- PROBLEM TO WORK ON -
Could you copy, exactly as written, every line from the first line of the records through the one containing "I’m confident that"?

*** Opening MATERIAL PROVIDED ***

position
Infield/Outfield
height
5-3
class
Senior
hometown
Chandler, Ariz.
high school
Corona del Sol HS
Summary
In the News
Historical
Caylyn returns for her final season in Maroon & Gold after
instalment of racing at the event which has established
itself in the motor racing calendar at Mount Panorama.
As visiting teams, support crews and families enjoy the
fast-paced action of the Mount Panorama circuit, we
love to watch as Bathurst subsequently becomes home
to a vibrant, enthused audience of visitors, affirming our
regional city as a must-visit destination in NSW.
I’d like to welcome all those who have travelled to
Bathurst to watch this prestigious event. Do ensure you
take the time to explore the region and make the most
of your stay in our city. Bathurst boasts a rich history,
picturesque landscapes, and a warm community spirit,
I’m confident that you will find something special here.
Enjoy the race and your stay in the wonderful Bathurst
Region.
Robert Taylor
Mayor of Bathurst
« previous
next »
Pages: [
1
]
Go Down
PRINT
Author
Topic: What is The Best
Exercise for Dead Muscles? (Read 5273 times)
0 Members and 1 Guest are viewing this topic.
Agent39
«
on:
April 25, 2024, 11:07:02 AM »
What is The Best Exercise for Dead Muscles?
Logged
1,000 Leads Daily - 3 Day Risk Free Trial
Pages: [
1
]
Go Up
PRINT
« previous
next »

*** Closing MATERIAL PROVIDED ***

- TASK SOLUTION -
position
Infield/Outfield
height
5-3
class
Senior
hometown
Chandler, Ariz.
high school
Corona del Sol HS
Summary
In the News
Historical
Caylyn returns for her final season in Maroon & Gold after
instalment of racing at the event which has established
itself in the motor racing calendar at Mount Panorama.
As visiting teams, support crews and families enjoy the
fast-paced action of the Mount Panorama circuit, we
love to watch as Bathurst subsequently becomes home
to a vibrant, enthused audience of visitors, affirming our
regional city as a must-visit destination in NSW.
I’d like to welcome all those who have travelled to
Bathurst to watch this prestigious event. Do ensure you
take the time to explore the region and make the most
of your stay in our city. Bathurst boasts a rich history,
picturesque landscapes, and a warm community spirit,
I’m confident that you will find something special here.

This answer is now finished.